Last week, protests on Wall Street had a singular focus…
Hundreds of thousands of people gathered to oppose climate change amid a week of climate talks at a U.N. summit.
Speakers at the summit ranged from President Obama, to Iranian President Hassan Rouhani and American actor Leonardo DiCaprio, all of whom told a similar story about the possible effects of climate change.
And – even though the issue is as divisive as they come – I’m not here to argue definitions, instead, an intelligent investor has to keep track of fundamental changes in policy whether or not they agree with them.
Now that the E.P.A. has placed limits on carbon emissions, China is looking to cut back on smog, and that Germany has grown its renewable energy profile to 30% of their grid, the coming policy changes in the energy sector will be unavoidable.
And while the same environmental activists who spoke out against fossil fuels last week may loath the decision, nuclear is the next step.
“Nuclear is a capital-intensive investment, but it gives over a long time a very good, reliable, large-scale base load and it operates 24/7, which some of the other energy sources don’t,” says head of the World Nuclear Association, Agneta Rising.
Nuclear creates virtually zero carbon emissions, generates a lot of electricity, and is consistent, which makes it the ideal candidate to take over for fossil fuels on the grid.
While wind, solar, and geothermal energy are a mainstay on environmental blogs and would be less risky sources of electricity, they are hamstrung by crucial limitations.
For example, solar is much more viable in sun drenched desert climates, while wind is only viable when there’s enough wind to turn turbines, and geothermal requires geological precision and is only available in certain regions of the United States.
And all of these technologies still lack solutions for long term energy storage, making them intermittent.
But nuclear energy has none of these problems, which makes it very attractive for policy makers going forward.
My colleague, Christian DeHaemer recently wrote a piece on the bottom in uranium prices.
And from his analysis we can glean that in the next few years the nuclear energy space will take two forms: one will be thorium produced (more on that later this week) and the other will be from uranium.
As Chris said last week, uranium is near the bottom of its slide since Fukushima, and some bullish news has it back on our radar.
Not only does the bottom in price keep us happy, so too does the coming growth of uranium based power in Asia.
There are 70 reactors currently under construction throughout the world, and two-thirds of those new plants will be in Asia. Most of those gains will go to India and China, but other developing nations like Bangladesh and Vietnam plan to build the first plants in their history.
China plans to build 29 reactors by 2020. That amount will more than double their current capacity from 20 to 49 and add about 3,000 terawatt hours of electricity to their grid.

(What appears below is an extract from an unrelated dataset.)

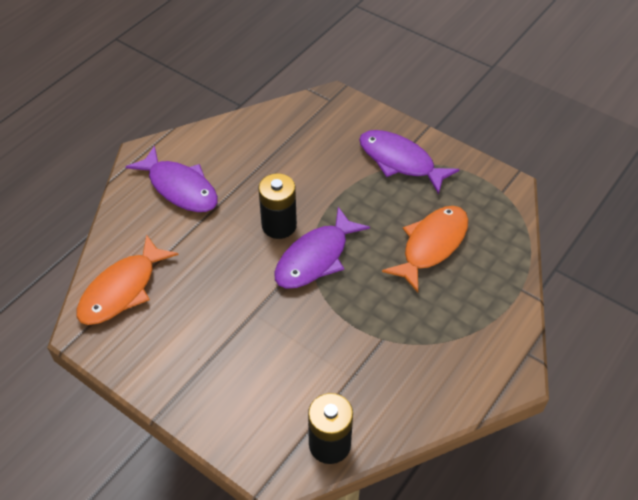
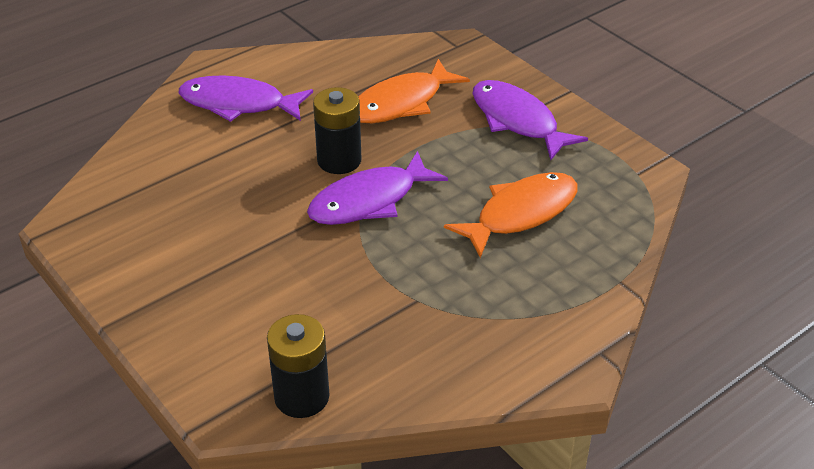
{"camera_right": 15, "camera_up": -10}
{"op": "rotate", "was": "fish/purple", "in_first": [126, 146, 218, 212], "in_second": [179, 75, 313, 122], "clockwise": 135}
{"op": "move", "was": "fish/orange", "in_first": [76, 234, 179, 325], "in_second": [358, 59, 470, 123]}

And, as far as we can tell, almost all of this nuclear power in Asia will be extracted through uranium fission.
So investors looking for a new way to play the energy space should look at uranium. It has the potential to get close to its historic highs in 2006 and 2007 before the crash.

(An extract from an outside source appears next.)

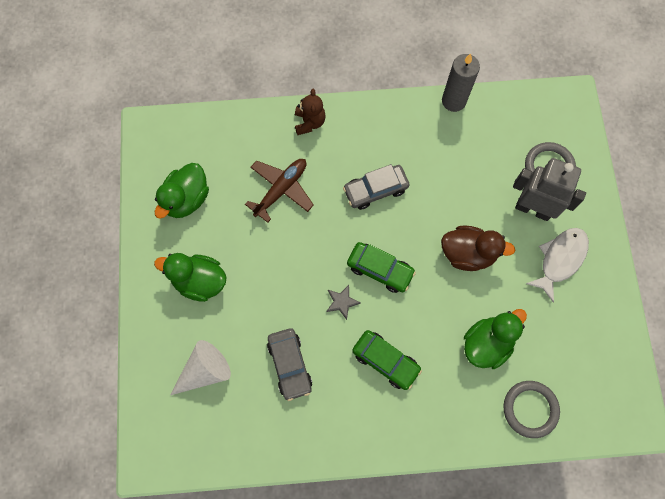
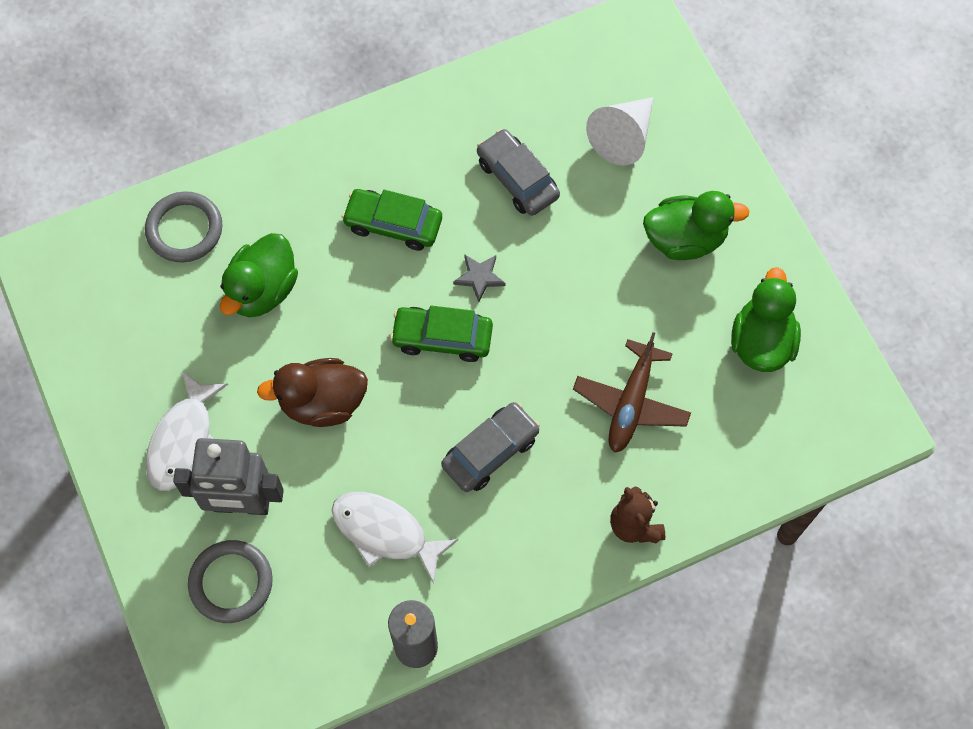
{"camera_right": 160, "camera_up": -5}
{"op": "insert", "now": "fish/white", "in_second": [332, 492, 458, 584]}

Because there is such a finite amount of the element for us to use, when countries add more uranium based nuclear power, the demand sends the price through the roof.
So building a stake now while prices are still low is a good bet on the future of energy in the U.S. and Asia.
While there are many excellent ways to play the coming growth of nuclear power, one we have our eye on is Exelon Corp. (NYSE: EXC).
The company, like uranium prices, has fallen since the Fukushima disaster which gives it an attractive share price.
And since we know that nuclear is expanding, we also know that Uranium prices will go up. And when they do so will Exelon’s share price.
Thus, building an investment now is a good way to see some gains in the future, and in the meantime the 3.63% yield is attractive while we wait for shares to move.